One more thought --- On Wed, 21 Dec 2005, Chris McDonough wrote:
The structure of the method is simple enough: there is a large <dtml-let> block which populates local variables with data from the session variables
<dtml-let foobar="getSessionVariable('foobar')" ...
with the body of the <dtml-let> containing 300 lines or so of dtml, control code, sql queries, and occasional dtml-let blocks to hold query results and computed values.
If this is the same getSessionVariable as you reported before (a Python Script), note that each call that you make to it has overhead. It might be better to create a single Python script to return all of the values that you need from the session rather than calling this over and over again. If that doesn't work, it might be even better to just do SESSION.get('foobar') instead of calling a Python Script for every value. ... Write conflicts happen for a transaction. In Zope, there is one transaction per request.
There are two distinct sections to the navigation_box transaction.

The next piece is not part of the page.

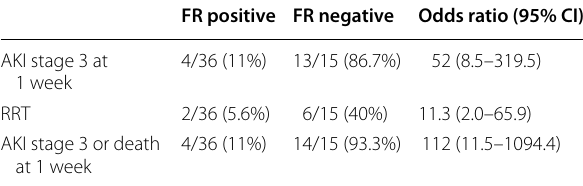
AKI acute kidney injury, FR furosemide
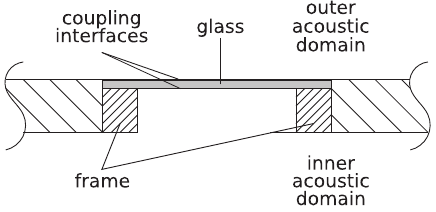
Figure 4. Schematic drawing of mechanical regions.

One where the session variables are read and a second where they are used. To minimize conflicts, the what is now a single tranaction should be split into two separate transactions. Any thought as to how to do that? If navigation_box were broken into two separate methods, say nav_box1 and nav_box2, how does nav_box1 commit itself and then transfer control and data (a session variable snapshot) to nav_box2 as a new transaction? I would guess that if nav_box1 redirects to nav_box2 a new transaction is initiated and the old one committed. Is that correct? And is there a better way to get the same effect?